L'étude est une enquête multicentrique. Dans chaque centre, un correspondant clinicien signale les nouveaux cas de mésothéliome rencontrés dans son service.

2.2. Recrutement des témoins

Il s'effectue dans un service de chirurgie, d'ophtalmologie ou de médecine interne appartenant si possible au même centre hospitalier que le cas.
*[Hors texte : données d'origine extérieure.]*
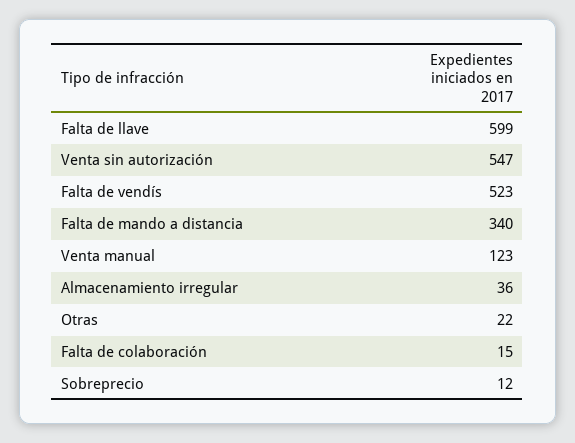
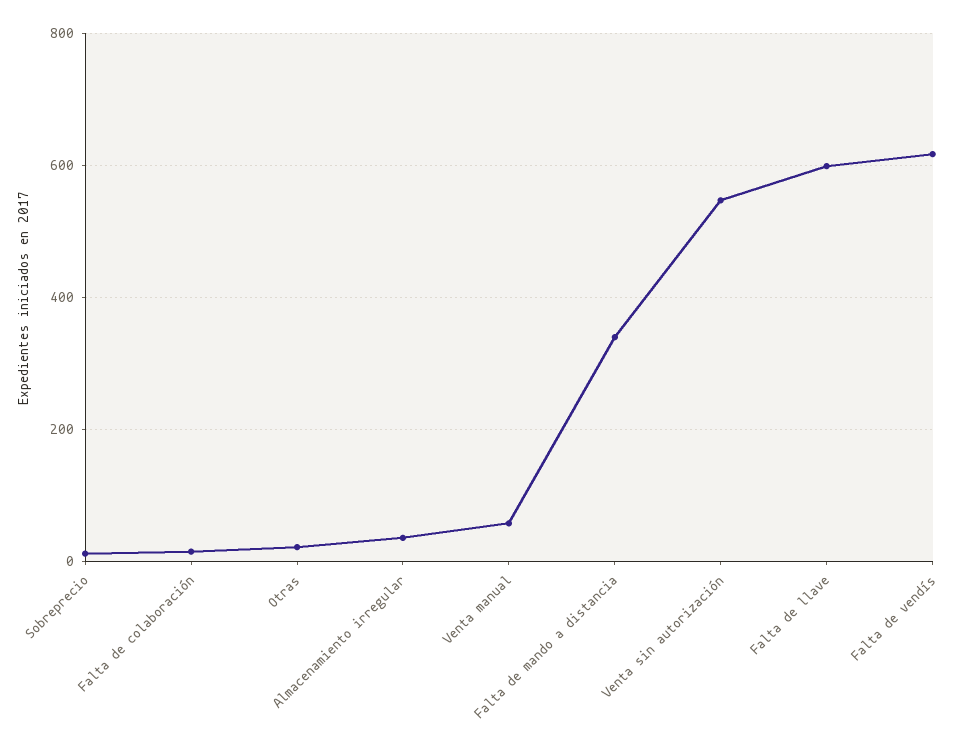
Falta de vendís: 523 -> 620
Venta manual: 123 -> 60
2.3. Recueil des informations

Il se fait à l'aide d'un questionnaire standardisé (annexe II) posé par un enquêteur dans le service hospitalier ayant signalé le cas ou parfois au domicile du sujet. L'interview dure en moyenne 45 à 60 minutes.

2.4. Confirmation du diagnostic

Après obtention des lames histologiques auprès du service d'anatomopathologie d'origine, celles-ci sont relues par un collège d'anatomopathologistes pour confirmation du diagnostic.

Ce collège d'anatomopathologistes a été mis en place en 1975 et fonctionne sur le plan national.

Chaque préparation histologique fait l'objet d'un premier examen par deux membres du collège. En cas de conclusions discordantes les laines sont relues et discutées par l'ensemble du collège suivant une procédure précédemment discutée (Bignon et al., 1979). La conclusion est adoptée à la majorité.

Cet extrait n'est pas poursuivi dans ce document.